A British-Iranian academic was arrested at his home in Tehran over the weekend, roiling relations once again between Iran and Britain just as they appeared to be making progress on the release of an Iranian tanker seized in Gibraltar, The New York Times reported.
The academic Kameel Ahmady, an acclaimed social anthropologist of Kurdish origin, was detained on Sunday after Iranian security forces raided his house and seized documents including his birth certificate, his wife, Shafaq Rahmani, said in a text message.
“A security prosecutor in Evin has issued a one-month arrest warrant for Kameel. No information about Kameel’s arrest or charge has been provided,” Rahmani wrote in an Instagram post, referring to Evin Prison, where a British-Iranian woman, Nazanin Zaghari-Ratcliffe, has been jailed since 2016 on espionage charges.
Her case represented a low point for Boris Johnson, the British prime minister, who as foreign secretary in 2017 mistakenly told Parliament that Zaghari-Ratcliffe was in Iran “simply teaching people journalism.” His comments were later cited in an Iranian court hearing as proof that she had been engaged in “propaganda against the regime.”
Tensions between London and Tehran escalated last month after Britain seized an Iranian oil tanker in Gibraltar, accusing it of violating sanctions on Syria.
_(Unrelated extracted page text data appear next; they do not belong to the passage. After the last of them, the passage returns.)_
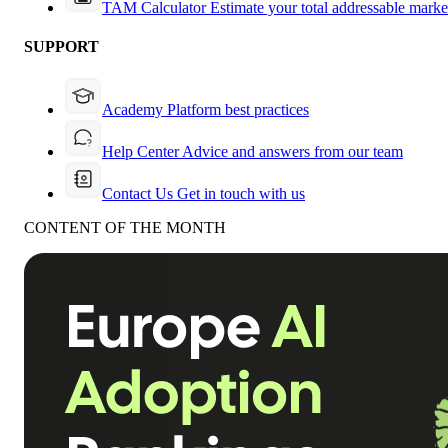
TAM Calculator
Estimate your total addressable marke
SUPPORT
Academy
Platform best practices
Help Center
Advice and answers from our team
Contact Us
Get in touch with us
CONTENT OF THE MONTH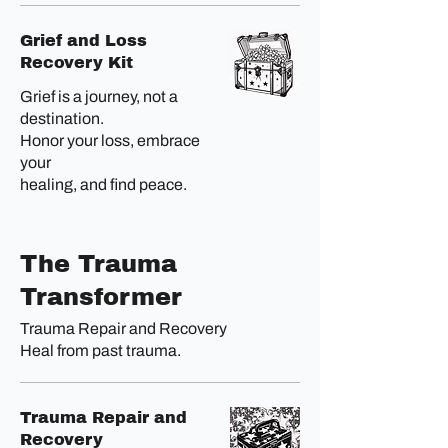
Grief and Loss
Recovery Kit
Grief is a journey, not a
destination.
Honor your loss, embrace
your
healing, and find peace.
The Trauma
Transformer
Trauma Repair and Recovery
Heal from past trauma.
Trauma Repair and
Recovery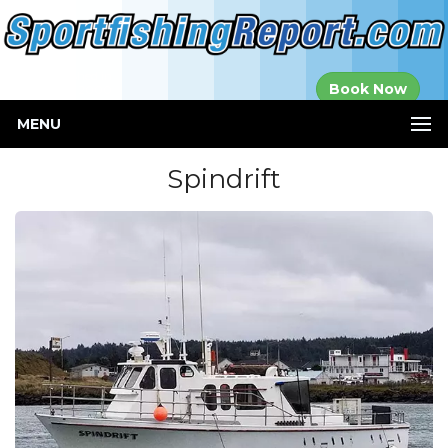
Established in
Book Now
2000
MENU
Spindrift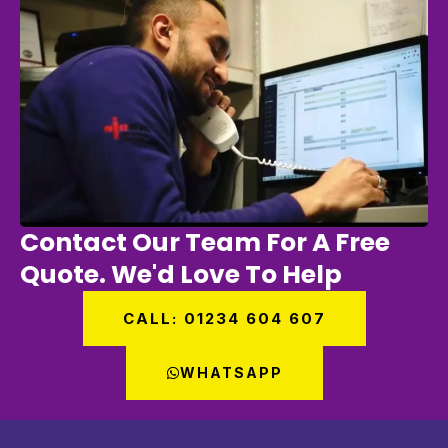
Contact Our Team For A Free
Quote. We'd Love To Help
CALL: 01234 604 607
WHATSAPP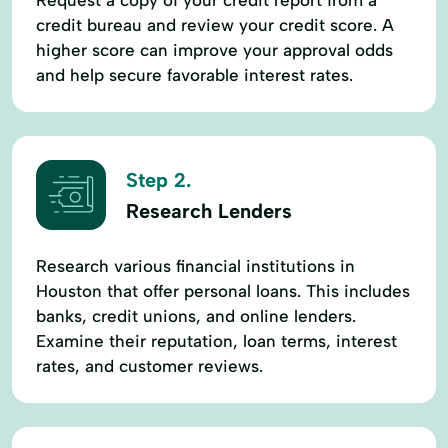
credit bureau and review your credit score. A
higher score can improve your approval odds
and help secure favorable interest rates.
Step 2.
Research Lenders
Research various financial institutions in
Houston that offer personal loans. This includes
banks, credit unions, and online lenders.
Examine their reputation, loan terms, interest
rates, and customer reviews.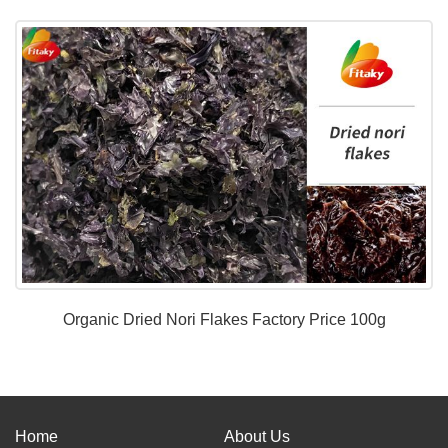
Organic Dried Nori Flakes Factory Price 100g
Home
About Us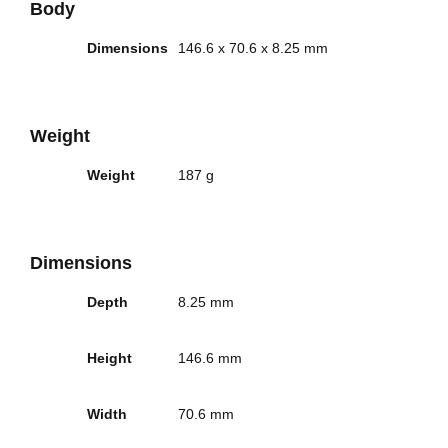
Body
Dimensions
146.6 x 70.6 x 8.25 mm
Weight
Weight
187 g
Dimensions
Depth
8.25 mm
Height
146.6 mm
Width
70.6 mm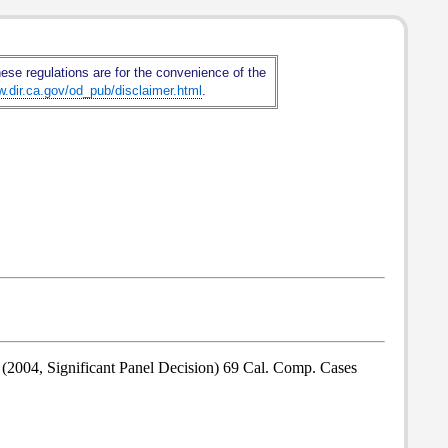
hese regulations are for the convenience of the
w.dir.ca.gov/od_pub/disclaimer.html
.
 (2004, Significant Panel Decision) 69 Cal. Comp. Cases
Two weeks later, Iran commandeered a British tanker in the Strait of Hormuz, claiming marine violations.
On Monday, an Iranian official said that Gibraltar officials were preparing to release the Iranian tanker, but the British authorities did not confirm the claim and have previously dismissed the idea of a tanker swap.
“We are not going to barter a ship that was detained legally with a ship that was detained illegally. That’s not the way that Iran will come in from the cold,” the foreign secretary, Dominic Raab, said in a statement this month. “I am afraid some kind of barter or haggle or linkage is not on the table.”
Ahmady received his British citizenship in 1994 and studied at several universities in London before moving to Iran, where he has lived for the past 14 years, the Kurdish Human Rights Network said.
In recent years, he has published sensitive research on female genital cutting in Iran and the Shiite practice of “temporary marriage,” in which males and females, often in their teens, enter into marriage for a fixed period, the Times adds.
In June, Fariba Adelkhah, a French-Iranian anthropologist, was also detained in Tehran and denied consular assistance. Her research focuses on social and political change in Iran since the 1979 Islamic Revolution.